I would also encourage you where possible to not post text as images but post it as formatted text, when asking for help here.

Hi Robert_Crovella, Thank for your reply.
My testing routine is not “ComputeGold” routine. it is testKernel.
From the definition of atomic Add function, my expected result of the code : atomicAdd(&g_odata[0],10) will be 10 because the old data of g_odata is 0.
my expected result of the code : atomicSub(&g_odata[1],10) will be -10 because the old data of g_odata[1] is 0.
That is the problem.

Perhaps you should study the whole sample code, to understand how it works, rather than just the kernel.

That would be true if only one thread were running. But you have multiple threads running in parallel, and in particular you have threads in a warp executing in lockstep. What you are observing is the result after 32 threads have completed the work, specifically the first warp. You’ll need to understand how a GPU executes code. The debugger does not isolate a single thread for you. When you allow a thread to execute this line:


at a minimum, it will not be one single thread executing that line of code, it will be all the active threads in the warp.

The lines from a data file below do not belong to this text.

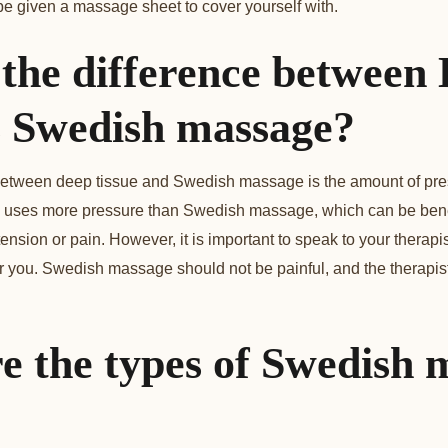
be given a massage sheet to cover yourself with.
 the difference between
vs Swedish massage?
etween deep tissue and Swedish massage is the amount of press
uses more pressure than Swedish massage, which can be benef
nsion or pain. However, it is important to speak to your therapis
r you. Swedish massage should not be painful, and the therapist 
e the types of Swedish 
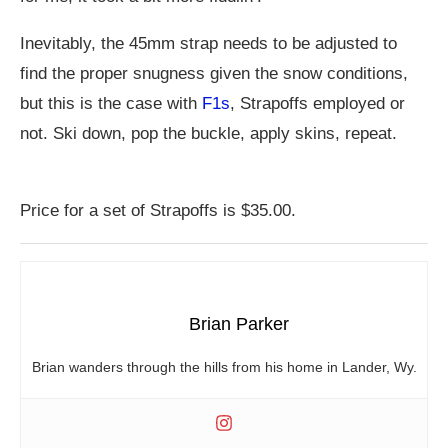
Inevitably, the 45mm strap needs to be adjusted to
find the proper snugness given the snow conditions,
but this is the case with
F1s
, Strapoffs employed or
not. Ski down, pop the buckle, apply skins, repeat.
Price for a set of Strapoffs is $35.00.
Brian Parker
Brian wanders through the hills from his home in Lander, Wy.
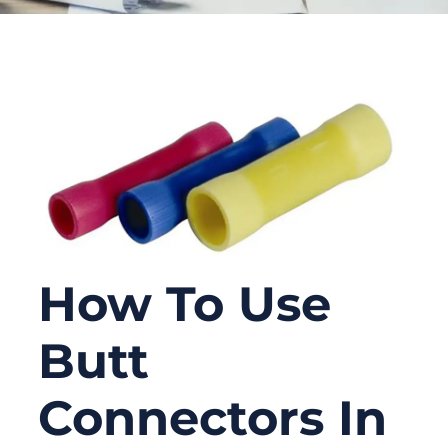
How To Use
Butt
Connectors In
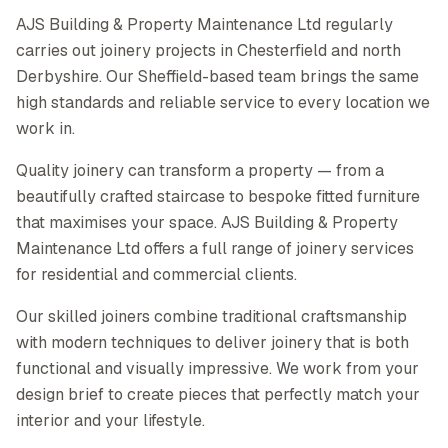
AJS Building & Property Maintenance Ltd regularly
carries out joinery projects in Chesterfield and north
Derbyshire. Our Sheffield-based team brings the same
high standards and reliable service to every location we
work in.
Quality joinery can transform a property — from a
beautifully crafted staircase to bespoke fitted furniture
that maximises your space. AJS Building & Property
Maintenance Ltd offers a full range of joinery services
for residential and commercial clients.
Our skilled joiners combine traditional craftsmanship
with modern techniques to deliver joinery that is both
functional and visually impressive. We work from your
design brief to create pieces that perfectly match your
interior and your lifestyle.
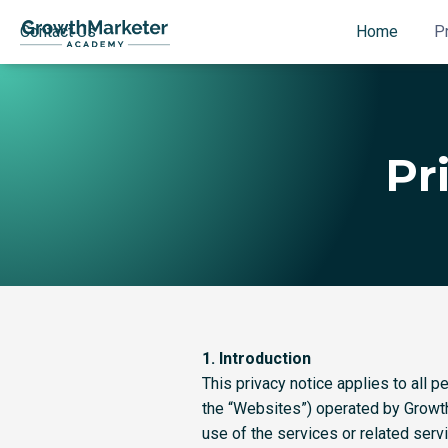
Contact Us
Home
P
Pr
1. Introduction
This privacy notice applies to all
the “Websites”) operated by Growth
use of the services or related serv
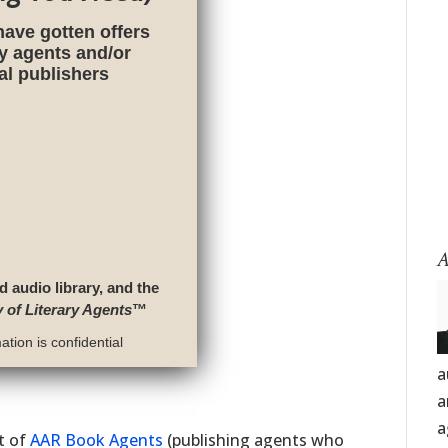
have gotten offers
ry agents and/or
nal publishers
A
d audio library, and the
y of Literary Agents
™
tion is confidential
a
a
a
st of
AAR Book Agents
(publishing agents who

If you would like to see the behavior of just a single thread, in isolation, one way to do that would be to modify that kernel launch, so that only one thread is executing.

I saw the whole project and found the routine : computeGold to check the results from the routine: testKernel. There is no error report from computeGold, which means the results from testKernel are correct.
I checked the variable in Locals window and see what happen after calling atomicAdd.

- [Launch Details] {…}
@flatBlockIdx 0 uint64_t
@flatThreadIdx 0 ulong
+ blockIdx { x=0 y=0 z=0 } uint3
+ threadIdx { x=0 y=0 z=0 } uint3
+ gridDim { x=64 y=1 z=1 } dim3
+ blockDim { x=256 y=1 z=1 } dim3

I found that the information of the thread was not changed, but the value of g_odata[0] was changed to 320. If the displaying information is not expected, it will be difficult to debug the codes.
Your explanation about executing the line code: atomicAdd( &g_odata[0],10) is very good.
The result after is done all active threads in the warp.
Thank you very much for your good explanation.